■ INFORMATION ■

※ ※ ※

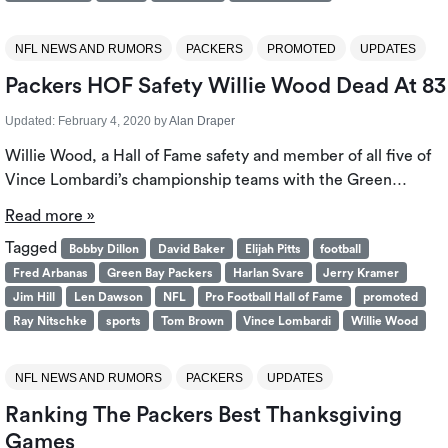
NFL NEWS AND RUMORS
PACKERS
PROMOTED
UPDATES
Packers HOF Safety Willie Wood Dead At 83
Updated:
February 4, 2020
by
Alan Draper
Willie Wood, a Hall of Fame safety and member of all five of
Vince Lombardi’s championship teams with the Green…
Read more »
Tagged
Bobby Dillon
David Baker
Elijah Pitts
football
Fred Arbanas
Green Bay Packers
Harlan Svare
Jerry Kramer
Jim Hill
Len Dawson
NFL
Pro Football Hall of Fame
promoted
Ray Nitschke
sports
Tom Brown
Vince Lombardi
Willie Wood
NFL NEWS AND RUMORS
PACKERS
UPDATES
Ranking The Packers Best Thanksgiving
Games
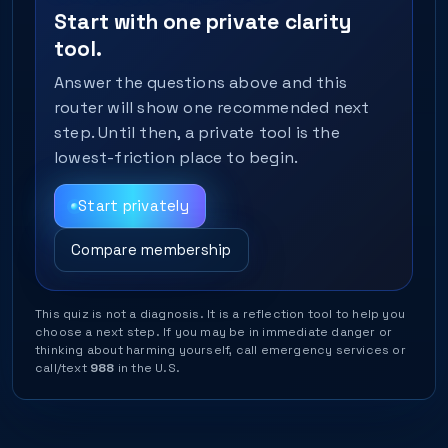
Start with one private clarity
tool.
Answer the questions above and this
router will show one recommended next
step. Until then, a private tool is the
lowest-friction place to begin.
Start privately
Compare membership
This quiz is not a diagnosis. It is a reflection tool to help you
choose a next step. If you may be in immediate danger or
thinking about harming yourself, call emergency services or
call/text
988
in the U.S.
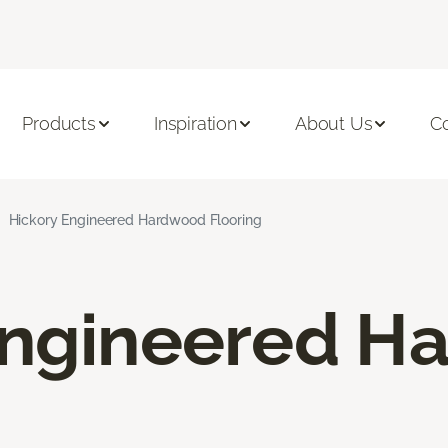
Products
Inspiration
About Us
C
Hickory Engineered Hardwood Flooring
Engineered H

※ ※ ※

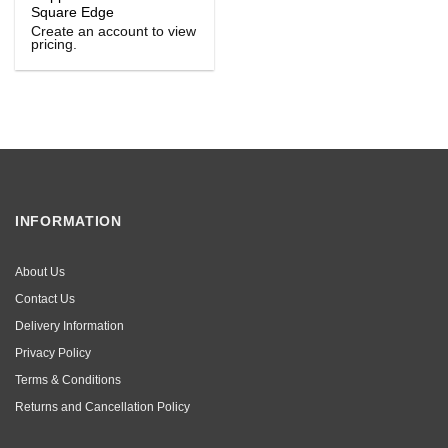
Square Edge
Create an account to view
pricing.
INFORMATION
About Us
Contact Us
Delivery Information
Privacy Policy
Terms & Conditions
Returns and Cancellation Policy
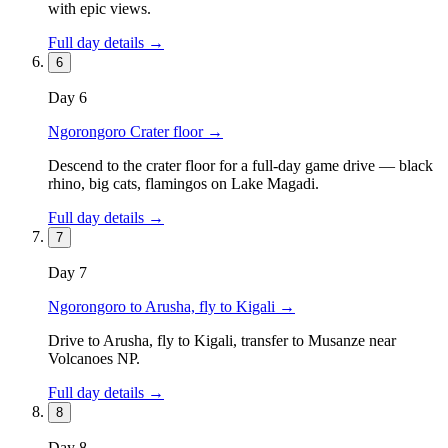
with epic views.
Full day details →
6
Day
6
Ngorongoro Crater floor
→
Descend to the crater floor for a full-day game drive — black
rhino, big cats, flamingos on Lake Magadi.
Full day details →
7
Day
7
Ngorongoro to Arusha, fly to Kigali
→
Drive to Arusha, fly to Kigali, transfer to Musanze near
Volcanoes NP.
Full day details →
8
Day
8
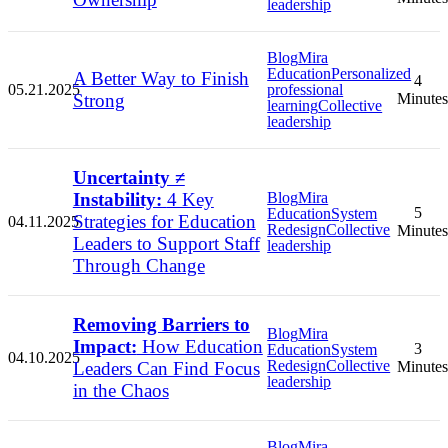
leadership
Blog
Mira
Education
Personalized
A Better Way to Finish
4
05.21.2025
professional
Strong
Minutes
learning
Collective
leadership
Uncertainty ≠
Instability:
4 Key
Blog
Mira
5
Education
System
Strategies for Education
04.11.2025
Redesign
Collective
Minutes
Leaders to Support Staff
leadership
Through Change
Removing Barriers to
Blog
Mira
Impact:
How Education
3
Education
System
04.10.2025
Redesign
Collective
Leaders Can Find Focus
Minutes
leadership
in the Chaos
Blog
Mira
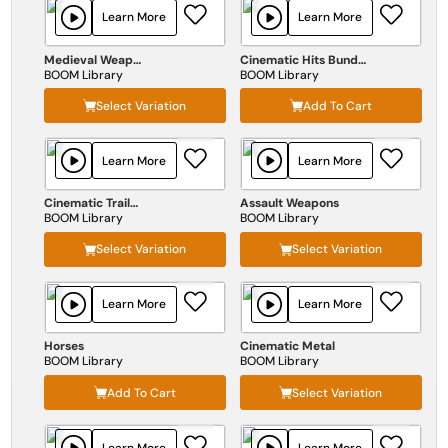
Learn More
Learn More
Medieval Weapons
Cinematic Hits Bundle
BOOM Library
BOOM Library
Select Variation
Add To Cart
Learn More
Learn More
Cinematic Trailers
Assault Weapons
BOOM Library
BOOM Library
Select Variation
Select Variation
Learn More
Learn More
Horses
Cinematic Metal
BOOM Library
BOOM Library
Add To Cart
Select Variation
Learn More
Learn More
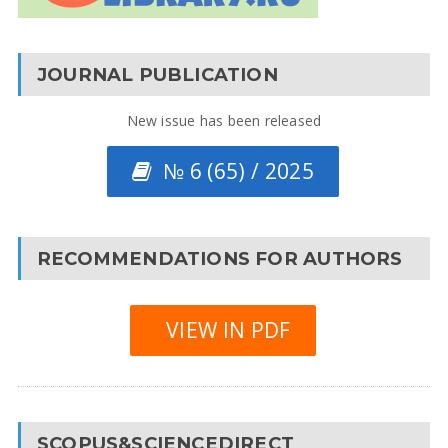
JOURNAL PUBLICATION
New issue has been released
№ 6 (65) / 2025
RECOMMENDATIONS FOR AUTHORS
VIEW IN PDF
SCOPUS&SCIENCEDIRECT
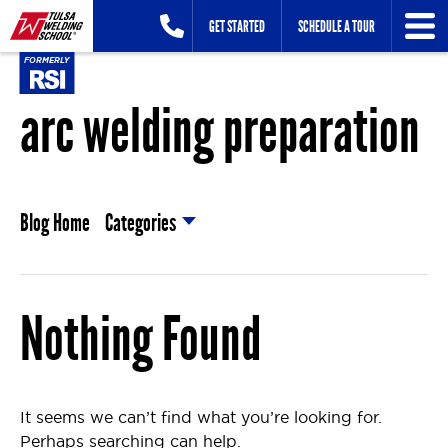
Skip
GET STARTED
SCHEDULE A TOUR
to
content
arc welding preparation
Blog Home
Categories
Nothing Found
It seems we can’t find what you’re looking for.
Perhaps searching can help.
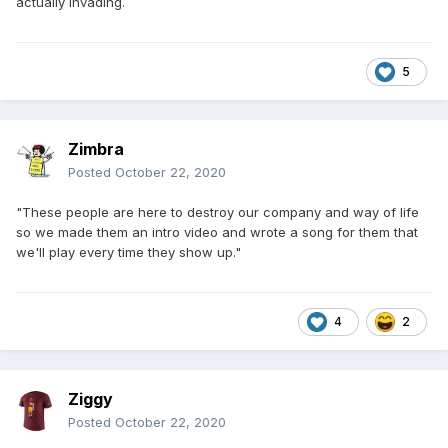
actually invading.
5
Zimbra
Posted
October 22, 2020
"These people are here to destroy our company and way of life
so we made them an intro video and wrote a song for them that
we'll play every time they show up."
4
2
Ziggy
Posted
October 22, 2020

※ ※ ※

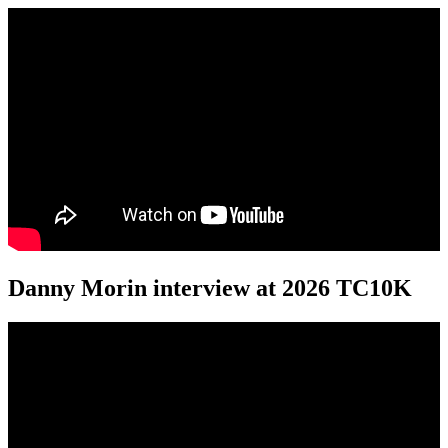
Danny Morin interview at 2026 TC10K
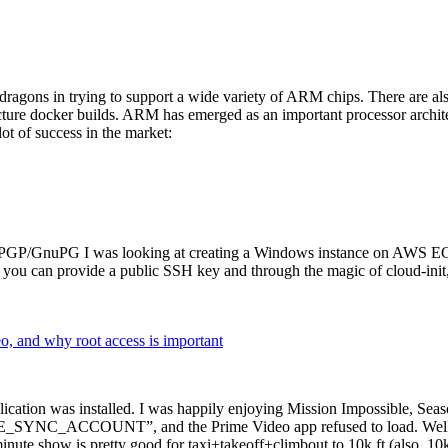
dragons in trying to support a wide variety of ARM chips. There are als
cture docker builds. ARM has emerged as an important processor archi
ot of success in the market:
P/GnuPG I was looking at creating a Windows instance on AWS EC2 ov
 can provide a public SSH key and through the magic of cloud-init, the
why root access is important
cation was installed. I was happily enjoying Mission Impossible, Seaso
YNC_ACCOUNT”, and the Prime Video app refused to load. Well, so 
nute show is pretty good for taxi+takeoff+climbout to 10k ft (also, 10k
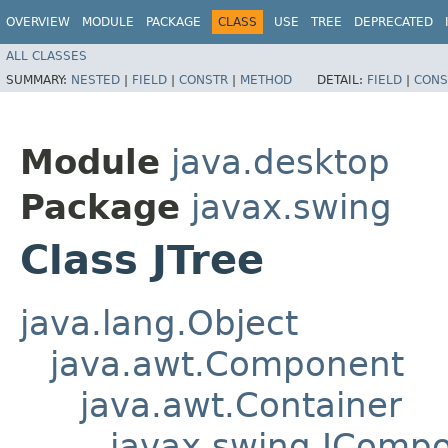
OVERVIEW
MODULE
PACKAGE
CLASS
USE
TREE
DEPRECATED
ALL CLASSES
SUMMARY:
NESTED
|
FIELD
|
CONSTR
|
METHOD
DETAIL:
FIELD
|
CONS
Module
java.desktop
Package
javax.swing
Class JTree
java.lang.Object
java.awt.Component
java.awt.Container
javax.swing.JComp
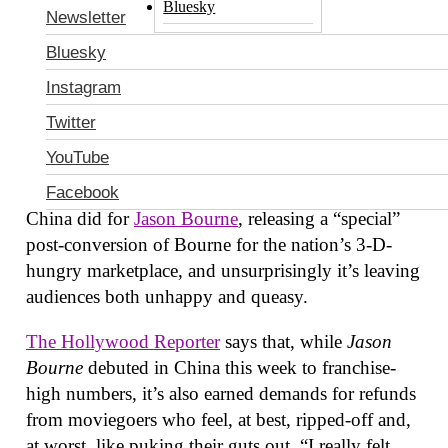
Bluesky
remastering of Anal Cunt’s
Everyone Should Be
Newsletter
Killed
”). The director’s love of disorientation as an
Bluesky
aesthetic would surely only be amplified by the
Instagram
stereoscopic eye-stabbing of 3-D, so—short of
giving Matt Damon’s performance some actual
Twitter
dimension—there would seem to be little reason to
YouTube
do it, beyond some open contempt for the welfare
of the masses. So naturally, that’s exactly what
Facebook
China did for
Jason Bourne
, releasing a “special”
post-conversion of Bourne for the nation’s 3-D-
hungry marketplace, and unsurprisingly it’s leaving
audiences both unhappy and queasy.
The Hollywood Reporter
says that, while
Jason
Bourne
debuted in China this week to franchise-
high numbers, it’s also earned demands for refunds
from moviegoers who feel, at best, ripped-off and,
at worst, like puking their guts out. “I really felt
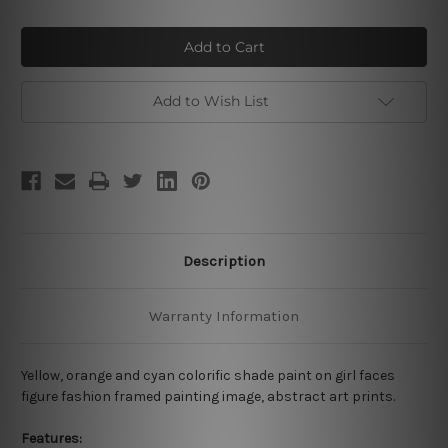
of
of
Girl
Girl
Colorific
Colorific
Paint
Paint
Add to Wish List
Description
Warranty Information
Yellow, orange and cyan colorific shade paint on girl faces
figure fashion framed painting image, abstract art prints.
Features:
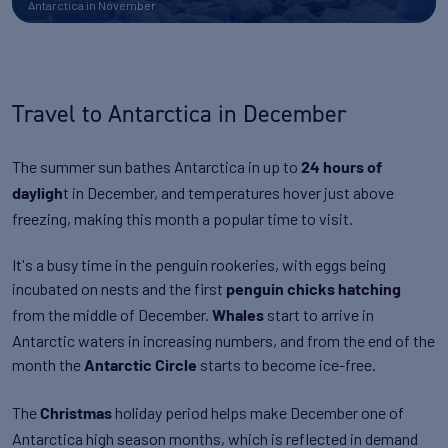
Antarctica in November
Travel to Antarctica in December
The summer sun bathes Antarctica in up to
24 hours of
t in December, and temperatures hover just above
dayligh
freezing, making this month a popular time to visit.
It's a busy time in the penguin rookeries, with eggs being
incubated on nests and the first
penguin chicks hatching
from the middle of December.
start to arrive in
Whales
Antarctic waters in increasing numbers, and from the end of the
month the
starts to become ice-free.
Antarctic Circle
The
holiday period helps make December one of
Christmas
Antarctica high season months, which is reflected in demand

※ ※ ※

■ TASK ■
Each line in the listing that contains "next" should be returned.

■ RESPONSE ■
router will show one recommended next
choose a next step. If you may be in immediate danger or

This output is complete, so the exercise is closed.